WORKING DATA: Begin
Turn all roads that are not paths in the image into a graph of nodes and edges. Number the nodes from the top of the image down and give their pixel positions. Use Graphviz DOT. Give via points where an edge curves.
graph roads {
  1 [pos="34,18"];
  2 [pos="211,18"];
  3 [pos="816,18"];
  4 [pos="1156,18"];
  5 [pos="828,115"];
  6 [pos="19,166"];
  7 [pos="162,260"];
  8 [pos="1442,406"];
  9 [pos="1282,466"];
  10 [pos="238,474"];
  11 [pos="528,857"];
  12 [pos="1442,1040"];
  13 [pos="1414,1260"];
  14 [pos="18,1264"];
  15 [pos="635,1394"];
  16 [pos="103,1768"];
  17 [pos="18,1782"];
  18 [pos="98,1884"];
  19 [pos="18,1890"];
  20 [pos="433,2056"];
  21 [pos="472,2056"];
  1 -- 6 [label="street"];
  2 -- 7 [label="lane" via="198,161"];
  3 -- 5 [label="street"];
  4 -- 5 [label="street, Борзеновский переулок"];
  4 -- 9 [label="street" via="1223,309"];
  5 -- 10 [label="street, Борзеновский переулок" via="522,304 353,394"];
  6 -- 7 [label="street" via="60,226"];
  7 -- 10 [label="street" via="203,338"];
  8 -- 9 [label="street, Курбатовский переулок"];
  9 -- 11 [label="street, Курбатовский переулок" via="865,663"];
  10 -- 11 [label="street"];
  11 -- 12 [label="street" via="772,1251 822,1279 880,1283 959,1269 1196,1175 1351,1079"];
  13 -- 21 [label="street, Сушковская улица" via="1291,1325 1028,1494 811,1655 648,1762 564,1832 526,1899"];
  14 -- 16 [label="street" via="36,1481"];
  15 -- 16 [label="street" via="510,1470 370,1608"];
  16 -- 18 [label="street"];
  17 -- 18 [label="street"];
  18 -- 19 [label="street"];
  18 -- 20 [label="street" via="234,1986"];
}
WORKING DATA: End
(EXERCISE DIRECTIONS): The output should match the records above exactly, entry for entry.

(OUTPUT OF THE TASK):
Turn all roads that are not paths in the image into a graph of nodes and edges. Number the nodes from the top of the image down and give their pixel positions. Use Graphviz DOT. Give via points where an edge curves.
graph roads {
  1 [pos="34,18"];
  2 [pos="211,18"];
  3 [pos="816,18"];
  4 [pos="1156,18"];
  5 [pos="828,115"];
  6 [pos="19,166"];
  7 [pos="162,260"];
  8 [pos="1442,406"];
  9 [pos="1282,466"];
  10 [pos="238,474"];
  11 [pos="528,857"];
  12 [pos="1442,1040"];
  13 [pos="1414,1260"];
  14 [pos="18,1264"];
  15 [pos="635,1394"];
  16 [pos="103,1768"];
  17 [pos="18,1782"];
  18 [pos="98,1884"];
  19 [pos="18,1890"];
  20 [pos="433,2056"];
  21 [pos="472,2056"];
  1 -- 6 [label="street"];
  2 -- 7 [label="lane" via="198,161"];
  3 -- 5 [label="street"];
  4 -- 5 [label="street, Борзеновский переулок"];
  4 -- 9 [label="street" via="1223,309"];
  5 -- 10 [label="street, Борзеновский переулок" via="522,304 353,394"];
  6 -- 7 [label="street" via="60,226"];
  7 -- 10 [label="street" via="203,338"];
  8 -- 9 [label="street, Курбатовский переулок"];
  9 -- 11 [label="street, Курбатовский переулок" via="865,663"];
  10 -- 11 [label="street"];
  11 -- 12 [label="street" via="772,1251 822,1279 880,1283 959,1269 1196,1175 1351,1079"];
  13 -- 21 [label="street, Сушковская улица" via="1291,1325 1028,1494 811,1655 648,1762 564,1832 526,1899"];
  14 -- 16 [label="street" via="36,1481"];
  15 -- 16 [label="street" via="510,1470 370,1608"];
  16 -- 18 [label="street"];
  17 -- 18 [label="street"];
  18 -- 19 [label="street"];
  18 -- 20 [label="street" via="234,1986"];
}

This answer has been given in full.